Tra le misure di contenimento prese, come già pubblicato, sospensione dei dividendi 2019, riduzione dei salari volontaria tra gli oltre 3.000 dipendenti senior, incentivazione dei part time.

Così il Ceo Mark Read nella nota ufficiale:

“After a good start to the year, with growth outside of China in January and February, our business started to be materially impacted by COVID-19 in March. Our response has focused on four areas: the health of our people, serving our clients, helping to mitigate the impact of the virus on our communities and ensuring WPP is financially strong.
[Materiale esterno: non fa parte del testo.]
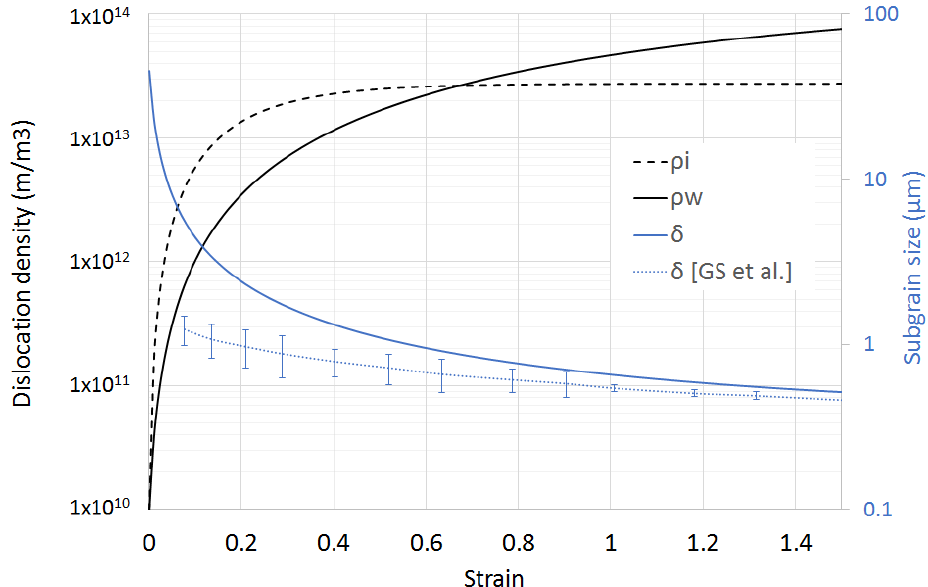
Figure 5. Modelled dislocation densities and subgrain size developed during deformation at room temperature and 10 s − 1 of strain rate. Experimental data from Reference [25] show good correlation with the literature.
Close to 95% of our 107,000 people are working from home, providing uninterrupted service to clients, helping them to communicate their own actions, sustain their brands and develop new ways to market their products. We have also won $1 billion of new business in the first quarter, including the global integrated Intel account, creative duties for Discover and the media accounts for Hasbro and Novo Nordisk.

We have witnessed a decade’s innovation in a few short weeks, with the way people meet, shop, work and learn increasingly reliant on technology. We are seeing clients rapidly shift emphasis and budget into digital media and direct-to-consumer channels and continue marketing technology investments. And, while many clients are significantly impacted by a reduction in consumer demand, other sectors such as packaged goods, technology and food retail brands have been more resilient. As in previous downturns, those who are most prepared and most far-sighted will be at an advantage when we come through the current situation.

At a time of great uncertainty, I am very proud of how our people and clients have responded. Despite the economic challenges that will, no doubt, be with us for some time, the way we have come together gives us real confidence in our future.”